Олег Лукошин. Владелец тревожности (роман).
Страница 20. <предыдущая> <следующая>
ОТ СЕБЯ.
Было сумрачно.
Сумрак захватит когда-нибудь всю безбрежность. От границ разумного до безграничья безумия распространится его сущность. Нетленные мили отсутствия – пустоты и беззвучия – заполняет собой коридоры Вселенной; кое-где, в недостижимой отдалённости ирреального, сумрак властвует уже. Отчего-то принято разграничивать понятия надвое: добро и зло, свет и тьма... Дихотомии неверны, то величайшее заблуждение. Нет ни добра, ни зла, ни света, ни тьмы, есть лишь сумрак. Заблуждения сознания понятны: оно создано из зеркальной причинности, раздвоенность – его болезнь. Оно видит сумрак в моменты собственного помутнения – и называет это тьмой, оно видит сумрак в краткие мгновения прояснения – и называет это светом. Пусть тьма, кажется ему, пусть уныние и страх, но они не бесконечны, их сменит свет. Их сменит радость и счастье, их сменит белизна. Увы, слагаемые в череде иные: сумрак сменяет сумрак, обман приходит на смену обману. Рождаются эмоции, является ложь. Её можно черпать отовсюду, горстями: из окружающего, из себя. Она горяча, пениста и густа – хоть и норовит убежать сквозь пальцы, но удержать можно. Единственная правда, что извлекается из естества, застывшего вокруг, – это сумрак. Это свинцовая блеклость, дрожащая нечёткость, теряющая цвет и очертания расплывчатость, в которую взираешь, болезненно прищурив глаза – иначе совсем туманной видится она. Сумрак равнодушен, но игрив – он пытается казаться тьмой, он пытается предстать светом, порой на добро и зло распространяются его претензии притворщика. Хоть в плоскости правит другая ипостась обмана – аморфность – она позволяет ему иногда являться в этих обличиях. Свиваясь в безрассудном коварстве, они являют людям зло, потрясающее своей бессердечностью и ужасом, они преподносят добро, сокрушающее своим благочестием и праведностью – люди выбирают крайности, выбирают противостояние. Сумрак только тем и живёт – взаимной злобой.

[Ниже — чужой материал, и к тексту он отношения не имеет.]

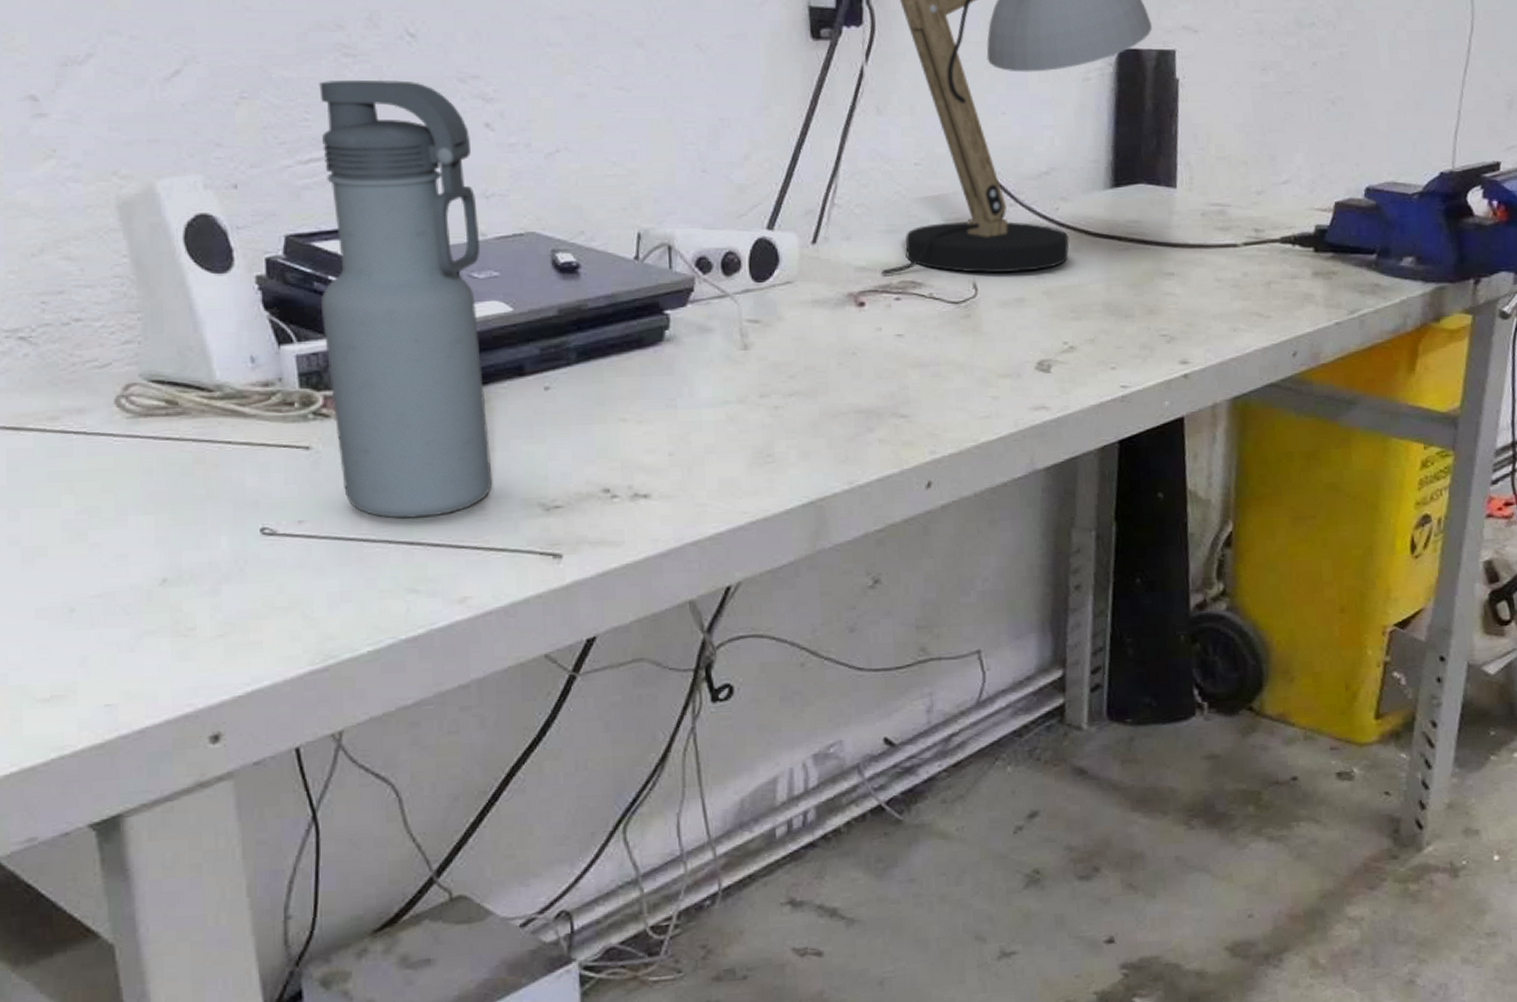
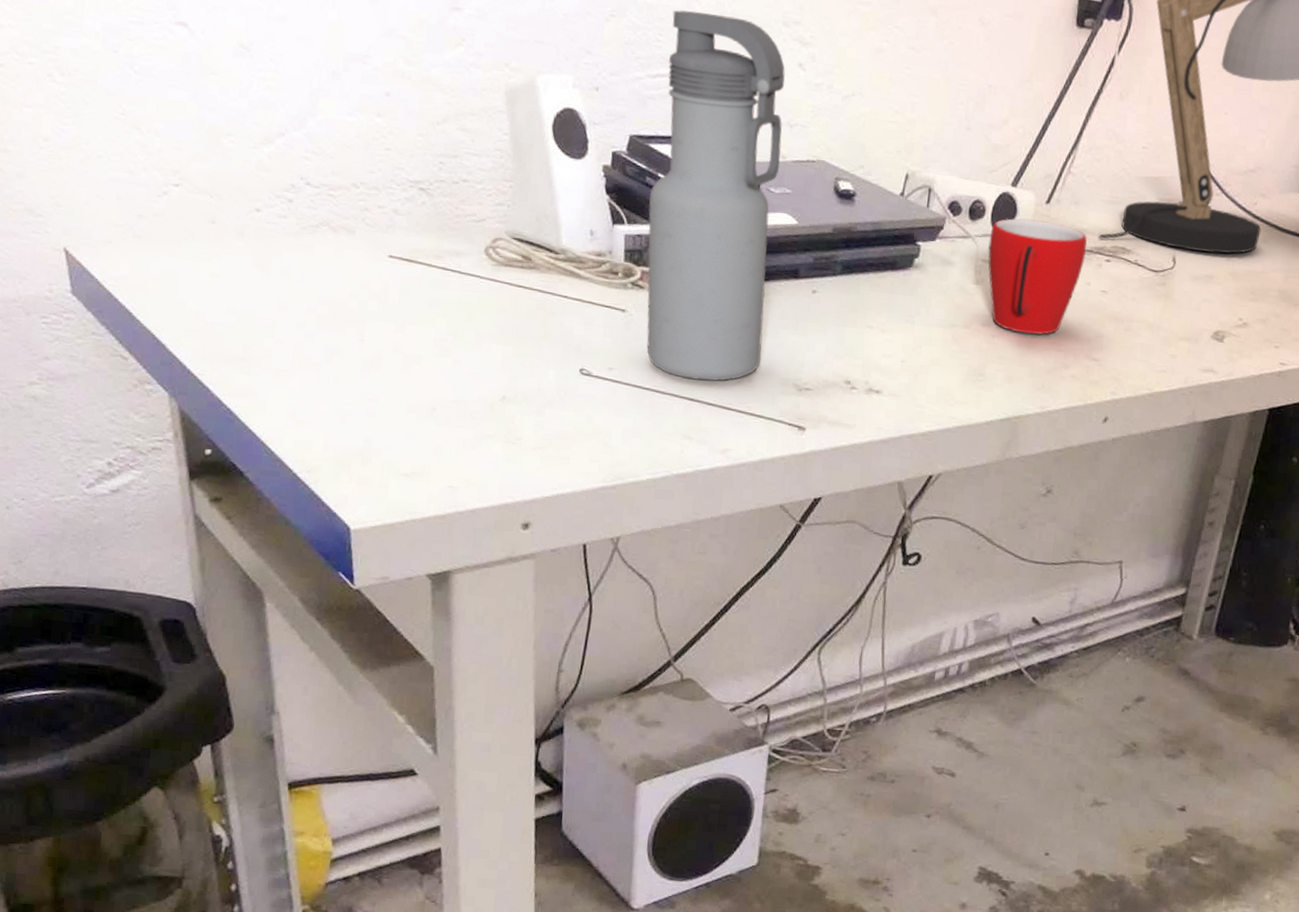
mug: none [751,263,870,399] -> present [988,218,1087,335]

"Умейте любить!" – говорят людям самые отчаянные и несдержанные – "Но и учитесь ненавидеть!"
"Любовь и Ненависть!" – вторят им другие, не менее яростные – "Вот две сущности жизни, вот два полюса. Надо укротить их и направлять в должные русла: одним – Любовь, другим – Ненависть!"
"Я выбираю Любовь!" – поднимают ручонки дети сумрака, "Любовь чиста и крылата, лишь Любовь хотим дарить мы друг другу!"
Сумрак доволен, сумрак хихикает – эти в его сетях.
"Не забывайте про Ненависть..." – нашёптывает он чадам любви! " Любовь – близким, Ненависть – врагам..."
"Да, да, врагам – Ненависть!" – сжимают они кулачки – "Ненависть врагам!!!"
Сумрак хохочет – они все в его лоне, все в его конфессии, они все исповедуют его заповеди. Любовь – Любимым, Ненависть – Ненавистным! Выбирай Любовь, выбирай Добро – уголька в топку Ненависти мы подкинем сами...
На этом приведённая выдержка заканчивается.